The Second-Ever Leader In Frisco's History Is About To Start, As Manager Of Nearly 35 Years Retires

Wes Pierson's first day as Frisco city manager is scheduled to be Aug. 2.  

Following a nationwide search, Wes was the chosen leader to succeed Frisco's first (and only) city manager, George Purefoy, who retired on June 30 after nearly 35 years of service. In the interim, Henry Hill, deputy city manager, is acting as city manager.

“Frisco is a phenomenal city. I’m going to start by being focused on learning from our people and understanding how our culture works," says Wes. "Frisco is already extremely well managed. But I’m prepared to provide a new perspective and balance it with the city’s strong foundation to then prepare Frisco for its future as a world-class city."

He says his personal impressions of Frisco are that "it's the special place where people want to be." Having lived in Texas since 2009, he says he and his family previously visited relatives who live in Frisco. As coach of his daughter's basketball team, he adds that the team played at FieldHouseUSA Frisco. 

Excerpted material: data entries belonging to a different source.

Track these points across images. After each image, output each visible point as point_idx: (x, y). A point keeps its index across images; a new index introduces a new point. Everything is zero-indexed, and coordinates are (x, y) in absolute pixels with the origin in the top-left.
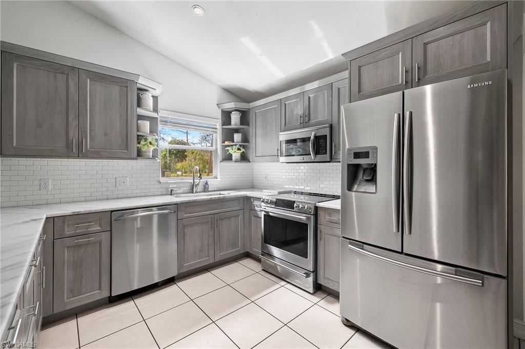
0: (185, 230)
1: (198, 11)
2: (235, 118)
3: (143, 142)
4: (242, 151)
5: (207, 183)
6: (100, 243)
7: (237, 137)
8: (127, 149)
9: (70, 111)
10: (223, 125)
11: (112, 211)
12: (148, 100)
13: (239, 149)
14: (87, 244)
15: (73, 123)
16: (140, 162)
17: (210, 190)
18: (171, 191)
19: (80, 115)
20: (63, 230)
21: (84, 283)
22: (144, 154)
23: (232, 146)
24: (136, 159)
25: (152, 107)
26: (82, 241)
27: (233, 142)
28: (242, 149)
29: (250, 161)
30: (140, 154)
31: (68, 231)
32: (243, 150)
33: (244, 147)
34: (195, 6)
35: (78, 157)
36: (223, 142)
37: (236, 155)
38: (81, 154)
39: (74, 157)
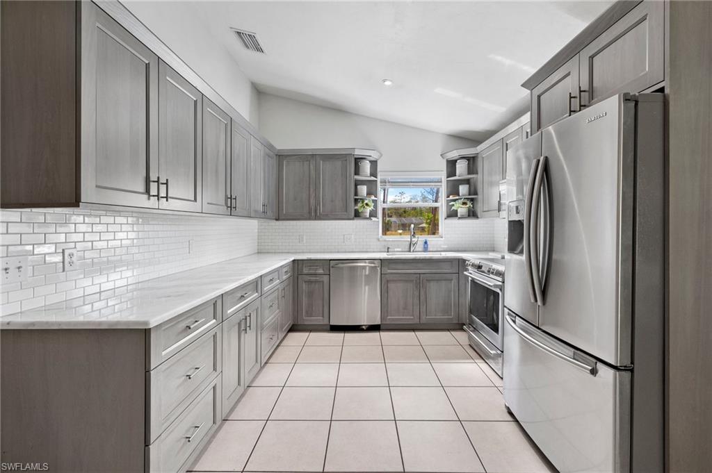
0: (389, 285)
1: (388, 83)
2: (461, 167)
3: (360, 205)
4: (468, 206)
5: (426, 243)
6: (323, 282)
7: (463, 189)
8: (346, 211)
9: (311, 186)
10: (447, 177)
11: (331, 260)
12: (366, 167)
13: (464, 204)
14: (316, 282)
15: (313, 195)
16: (357, 222)
17: (429, 250)
18: (388, 248)
19: (316, 189)
20: (303, 270)
21: (314, 308)
22: (361, 215)
23: (457, 199)
24: (353, 219)
25: (369, 173)
26: (313, 278)
27: (459, 195)
28: (468, 202)
29: (478, 217)
30: (357, 215)
31: (305, 271)
32: (469, 204)
33: (472, 200)
34: (384, 81)
35: (315, 219)
36: (448, 197)
37: (462, 210)
38: (317, 217)
39: (313, 220)
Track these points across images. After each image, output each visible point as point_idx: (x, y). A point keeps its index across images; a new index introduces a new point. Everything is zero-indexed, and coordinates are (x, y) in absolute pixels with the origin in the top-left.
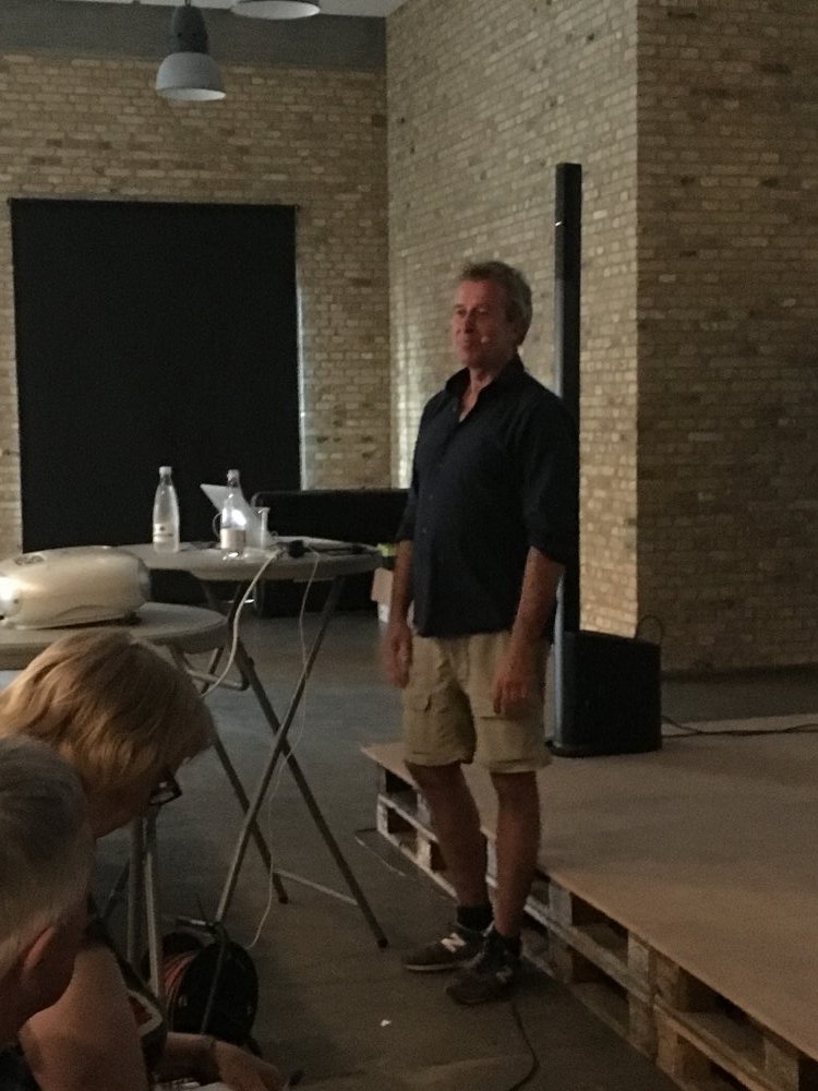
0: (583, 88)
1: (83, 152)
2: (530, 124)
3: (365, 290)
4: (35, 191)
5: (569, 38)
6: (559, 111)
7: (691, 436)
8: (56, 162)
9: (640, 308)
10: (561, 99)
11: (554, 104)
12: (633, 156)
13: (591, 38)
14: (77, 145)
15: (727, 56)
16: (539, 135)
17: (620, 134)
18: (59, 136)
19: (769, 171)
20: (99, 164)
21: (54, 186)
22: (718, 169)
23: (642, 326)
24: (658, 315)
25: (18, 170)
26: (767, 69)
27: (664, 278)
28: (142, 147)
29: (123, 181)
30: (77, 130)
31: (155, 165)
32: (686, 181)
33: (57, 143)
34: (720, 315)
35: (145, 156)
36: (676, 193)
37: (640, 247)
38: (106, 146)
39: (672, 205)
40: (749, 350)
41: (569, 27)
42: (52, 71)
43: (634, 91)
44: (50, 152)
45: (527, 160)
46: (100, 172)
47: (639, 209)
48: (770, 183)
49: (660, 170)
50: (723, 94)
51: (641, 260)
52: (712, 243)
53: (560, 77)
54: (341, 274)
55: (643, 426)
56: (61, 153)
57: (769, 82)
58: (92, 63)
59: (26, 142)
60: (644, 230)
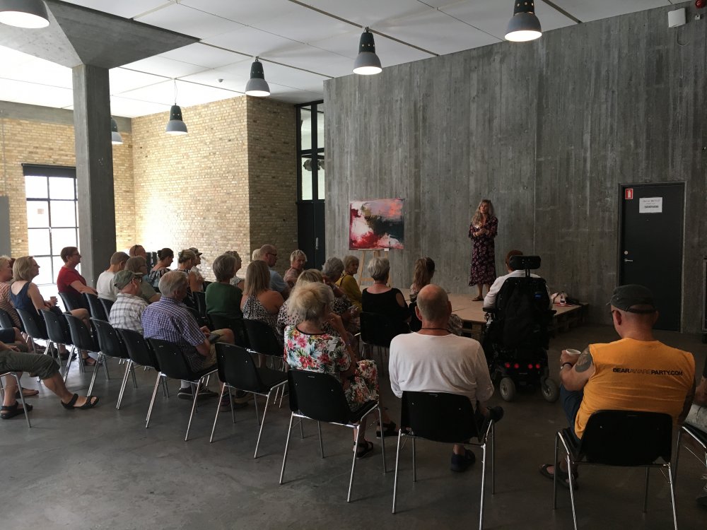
0: (227, 152)
1: (45, 151)
2: (205, 157)
3: (128, 194)
4: (30, 161)
5: (221, 139)
6: (217, 156)
7: (261, 234)
8: (37, 153)
9: (250, 205)
10: (217, 153)
11: (215, 154)
12: (247, 170)
13: (230, 141)
14: (43, 148)
15: (265, 149)
16: (209, 160)
17: (241, 165)
18: (38, 145)
19: (273, 175)
20: (50, 154)
21: (36, 160)
22: (264, 174)
23: (251, 209)
24: (253, 207)
25: (24, 155)
26: (272, 152)
27: (255, 198)
28: (62, 150)
29: (57, 160)
30: (43, 144)
31: (67, 155)
32: (258, 177)
33: (37, 148)
34: (265, 207)
35: (63, 152)
36: (256, 179)
37: (250, 191)
38: (51, 149)
39: (255, 182)
40: (270, 215)
41: (220, 136)
42: (35, 126)
43: (247, 155)
44: (35, 150)
45: (203, 166)
46: (50, 157)
47: (249, 182)
48: (274, 177)
49: (253, 173)
50: (264, 157)
51: (250, 194)
52: (263, 191)
53: (217, 148)
54: (121, 189)
55: (251, 232)
56: (38, 150)
57: (272, 155)
58: (47, 124)
59: (27, 147)
60: (251, 187)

Wes has more than 13 years of city management experience, including the last seven years as city manager in the Town of Addison. He also served the cities of Corpus Christi and Allen, Texas.  

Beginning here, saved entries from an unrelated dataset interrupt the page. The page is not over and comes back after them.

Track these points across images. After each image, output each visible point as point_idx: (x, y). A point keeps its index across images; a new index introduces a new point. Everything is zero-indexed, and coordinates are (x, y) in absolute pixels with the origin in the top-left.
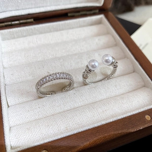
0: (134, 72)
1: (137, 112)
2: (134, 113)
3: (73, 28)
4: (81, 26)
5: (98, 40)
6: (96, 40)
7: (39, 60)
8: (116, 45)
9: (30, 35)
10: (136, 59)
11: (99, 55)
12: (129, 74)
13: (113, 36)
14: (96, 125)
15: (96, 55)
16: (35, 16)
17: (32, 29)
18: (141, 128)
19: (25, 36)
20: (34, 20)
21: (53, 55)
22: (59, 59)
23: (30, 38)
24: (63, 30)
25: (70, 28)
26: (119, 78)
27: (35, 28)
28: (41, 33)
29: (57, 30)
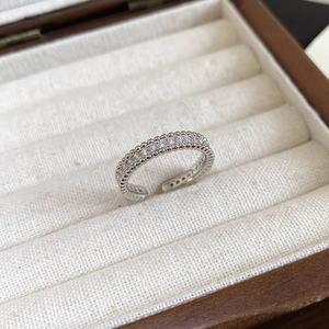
0: (310, 139)
1: (308, 252)
2: (300, 255)
3: (146, 39)
4: (167, 32)
5: (212, 62)
6: (206, 62)
7: (55, 132)
8: (260, 71)
9: (36, 71)
10: (311, 103)
11: (212, 102)
12: (298, 145)
13: (251, 49)
14: (189, 297)
15: (204, 103)
16: (42, 20)
17: (37, 56)
18: (319, 300)
19: (25, 75)
20: (42, 32)
21: (91, 116)
22: (105, 124)
23: (34, 80)
24: (119, 46)
25: (139, 41)
26: (265, 161)
27: (44, 53)
28: (63, 62)
29: (104, 49)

Addison's organizational and strategic approach is grounded in always caring first about its people and customers, he says, while delivering high levels of service in kind and results-oriented ways. "I get the sense that Frisco's core principles are similar."

Wes surmises his predecessor, George, summarizes it best:  "Frisco is amazing due to the people who drove the city's financial investments, which brought big dividends. Those wise investments netted clear results."
 
The candidate pool included 55 applicants, from 17 states, before being narrowed to four finalists. The selection process was facilitated by Pennsylvania-based Affion Public. Finalists toured the city, met with city department directors, the current city manager and community stakeholders. The final candidates engaged in two rounds of in-person interviews with city council members, which included sharing a presentation about their vision for Frisco’s future.

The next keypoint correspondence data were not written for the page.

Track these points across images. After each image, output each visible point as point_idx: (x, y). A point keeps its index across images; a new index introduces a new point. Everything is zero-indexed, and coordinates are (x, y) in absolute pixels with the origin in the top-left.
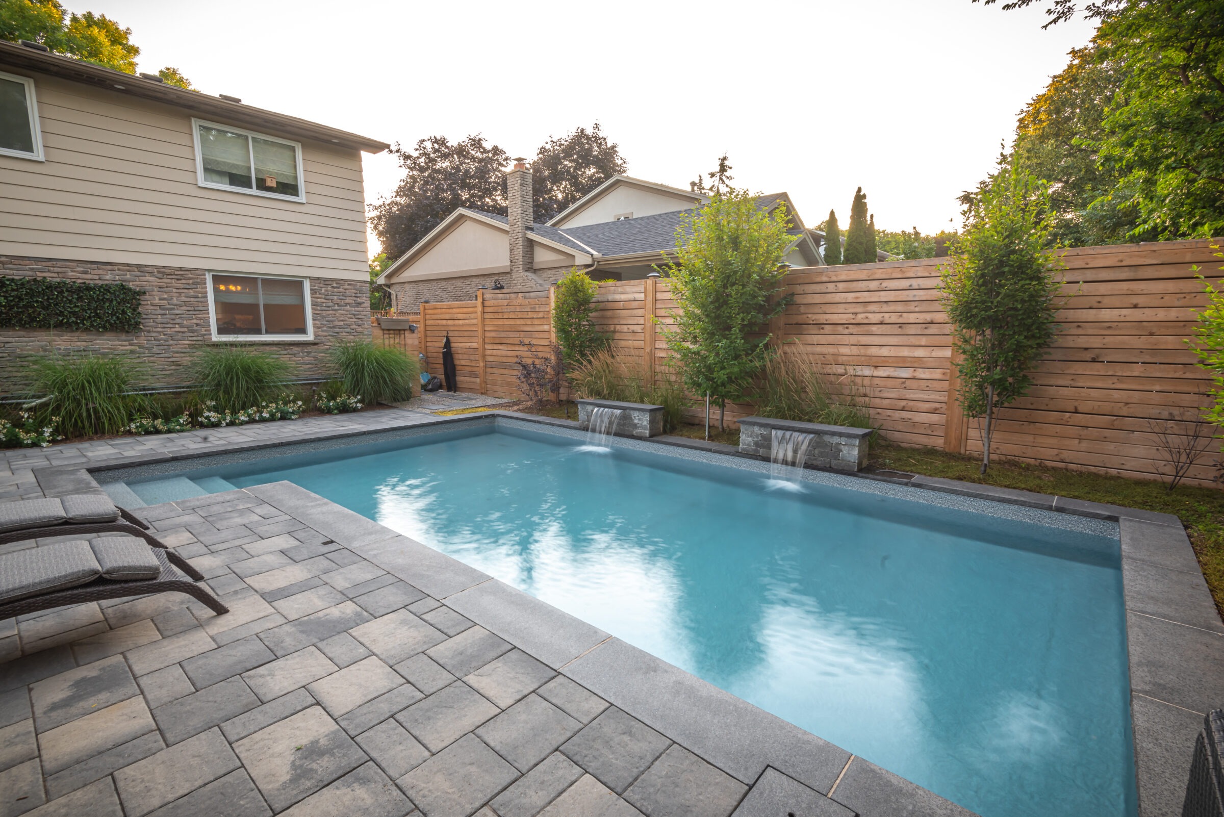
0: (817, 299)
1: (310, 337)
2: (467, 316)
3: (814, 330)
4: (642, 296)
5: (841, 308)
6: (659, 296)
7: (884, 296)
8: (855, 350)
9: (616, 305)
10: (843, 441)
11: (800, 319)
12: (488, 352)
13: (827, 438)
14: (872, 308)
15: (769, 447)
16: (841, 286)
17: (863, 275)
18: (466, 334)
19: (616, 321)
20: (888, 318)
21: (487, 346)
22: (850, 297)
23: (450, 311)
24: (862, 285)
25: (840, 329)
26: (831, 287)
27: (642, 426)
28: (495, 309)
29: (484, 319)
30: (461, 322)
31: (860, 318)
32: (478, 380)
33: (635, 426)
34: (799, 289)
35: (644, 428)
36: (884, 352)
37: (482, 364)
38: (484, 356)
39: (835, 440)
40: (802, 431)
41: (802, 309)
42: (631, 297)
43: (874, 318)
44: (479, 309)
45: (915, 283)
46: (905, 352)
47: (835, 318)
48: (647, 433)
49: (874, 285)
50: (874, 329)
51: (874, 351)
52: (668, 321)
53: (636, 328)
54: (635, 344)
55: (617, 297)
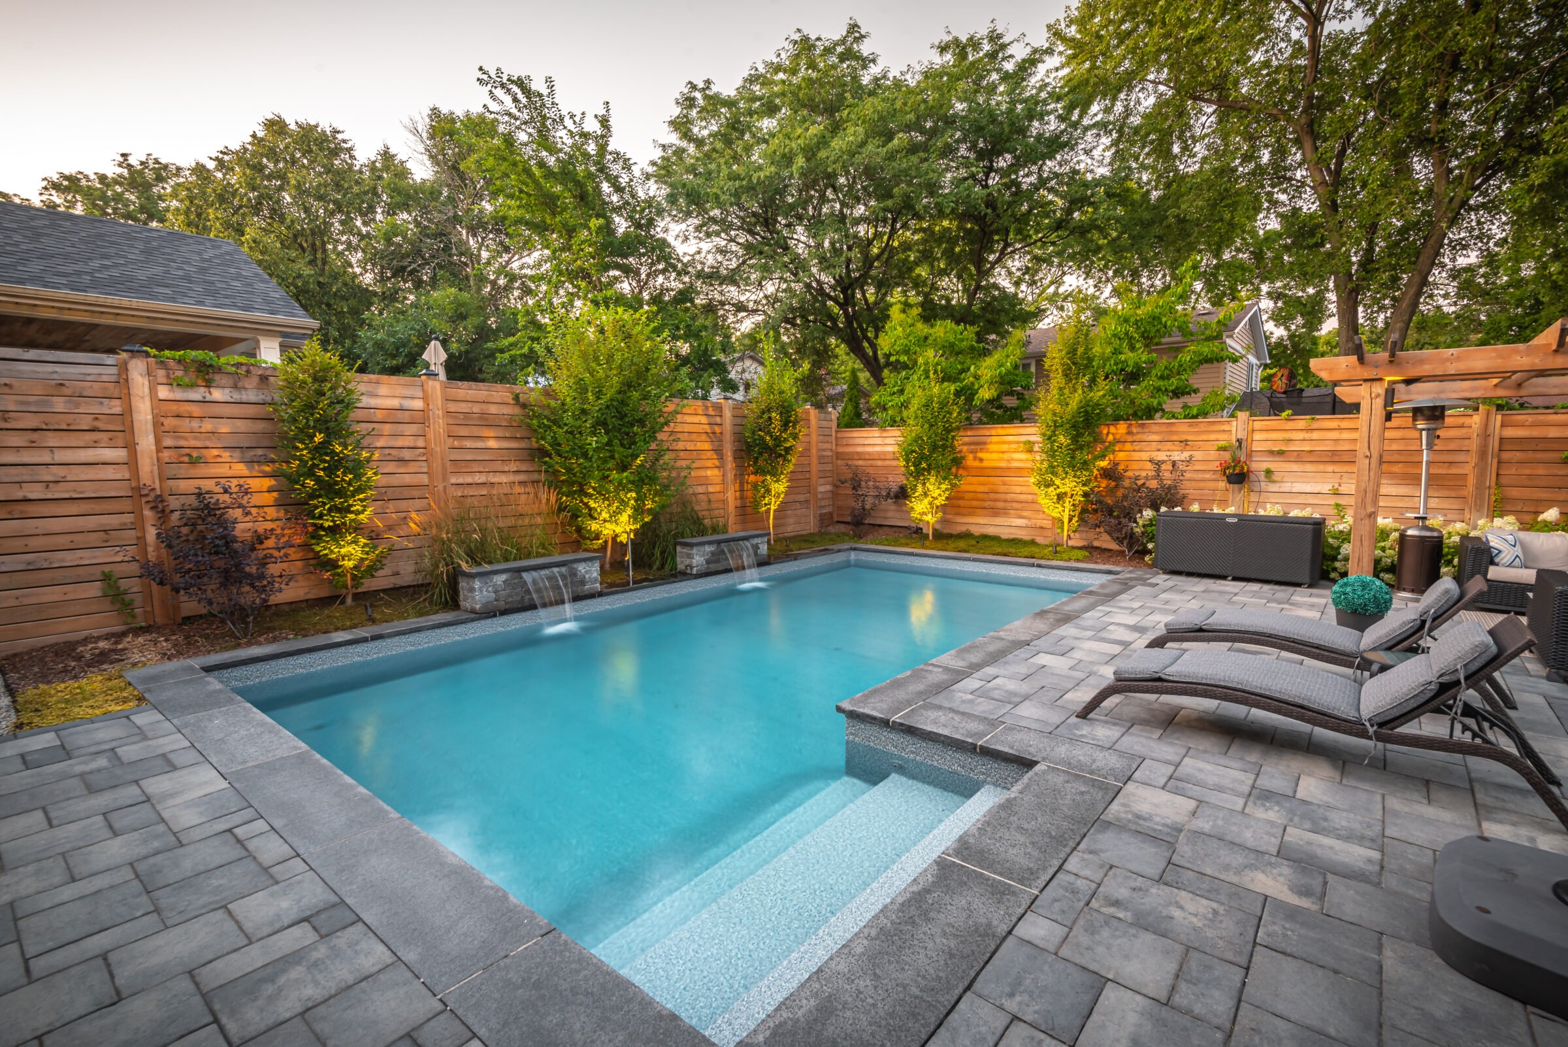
4: (419, 404)
6: (451, 407)
19: (365, 440)
33: (582, 582)
35: (595, 581)
43: (681, 445)
45: (702, 420)
46: (701, 473)
50: (682, 454)
52: (469, 444)
53: (407, 455)
54: (408, 479)
55: (366, 401)
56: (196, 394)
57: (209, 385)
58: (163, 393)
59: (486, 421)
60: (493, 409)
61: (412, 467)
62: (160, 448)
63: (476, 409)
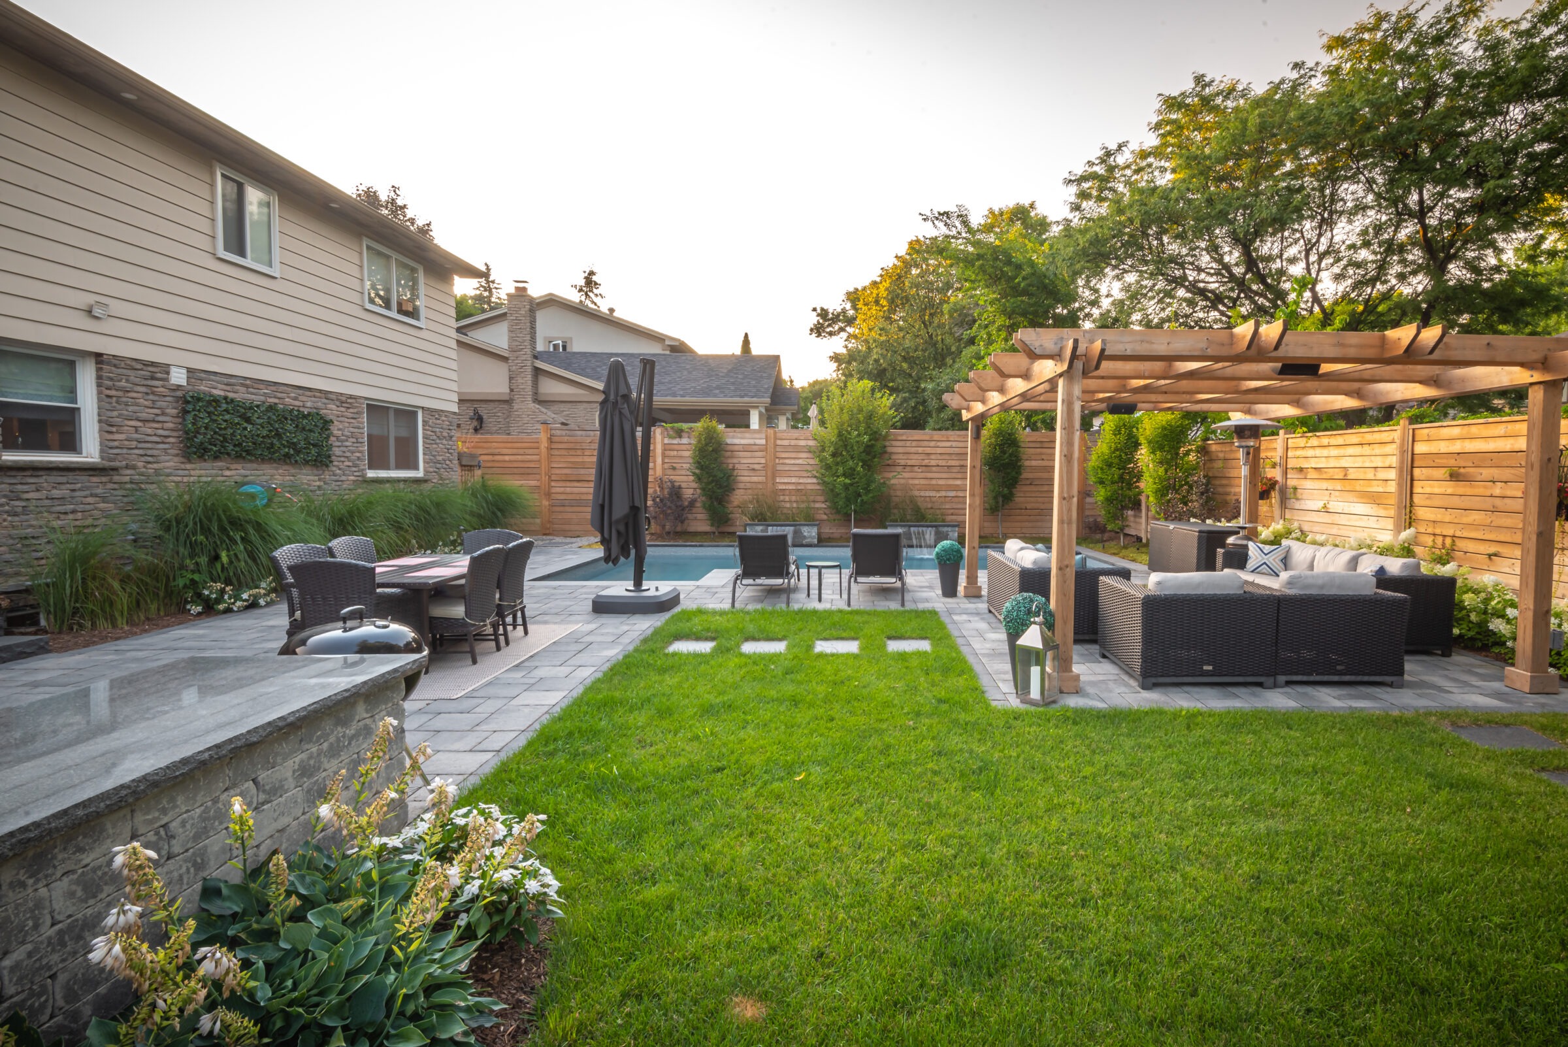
0: (900, 450)
1: (420, 474)
2: (521, 451)
3: (899, 469)
4: (763, 442)
5: (916, 456)
6: (779, 442)
7: (939, 451)
8: (923, 482)
9: (736, 448)
10: (949, 529)
11: (890, 462)
12: (554, 490)
13: (941, 529)
14: (933, 457)
15: (911, 539)
16: (914, 444)
17: (927, 438)
18: (516, 471)
19: (735, 461)
20: (941, 463)
21: (553, 484)
22: (920, 450)
23: (488, 445)
24: (926, 443)
25: (916, 469)
26: (908, 444)
27: (810, 537)
28: (571, 446)
29: (550, 456)
30: (507, 458)
31: (926, 462)
32: (538, 521)
33: (805, 537)
34: (887, 443)
35: (813, 538)
36: (941, 482)
37: (546, 503)
38: (548, 495)
39: (945, 529)
40: (928, 526)
41: (894, 457)
42: (751, 441)
43: (933, 463)
44: (544, 444)
45: (954, 444)
46: (951, 482)
47: (910, 463)
48: (816, 541)
49: (932, 444)
50: (934, 469)
51: (934, 482)
52: (787, 461)
53: (756, 467)
54: (755, 479)
55: (737, 441)
56: (675, 441)
57: (680, 437)
58: (666, 441)
59: (797, 449)
60: (802, 443)
61: (758, 473)
62: (663, 463)
63: (793, 443)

Frisco Mayor Jeff Cheney says, "We knew this was the biggest decision we would ever make as a council. In fact, we knew it could be one of the most important decisions in the history of Frisco. We promised to find a city manager who aligned with our culture, priorities and vision for the city’s future. We couldn’t be more impressed with the collective caliber of talent and experience in the finalist pool. But we’re confident and unanimous in our support for Wes Pierson stepping into the role of Frisco’s next city manager.”
 
Wes, who is fluent in Spanish, has a master's degree in public administration from George Mason University. He earned a bachelor's degree in international studies at Brigham Young University. He holds a certificate in public finance from Texas Tech University, completed the Leading Educating and Developing Program (LEAD) from University of Virginia, and finished the Public Executive Institute Program at the University of Texas at Austin. He also spent three years as a project manager at the International City/County Management Association in Washington, DC.

Among his most recent credits are developing long-range strategic plans for economic development, transportation, parks and recreation, trails, open space and streetscape beautification; creating comprehensive asset management plans and long-range financial planning models to prioritize investments in infrastructure; leading reviews of development-related regulations and policies to transition a ‘growth’ community to one of redevelopment/renewal; and achieving AAA bond ratings from both Standard & Poor’s and Moody’s, an elite accomplishment by 11 Texas cities, including Frisco.


 

Frisco’s contract to Wes:  $285,000 starting salary; annual merit increases in line with percentage raises for city employees; performance bonus not to exceed $12,000 in any fiscal year; an annual car allowance; 7% participation in retirement system; 32 personal leave days per year; two weeks vacation; $15,000 in moving assistance.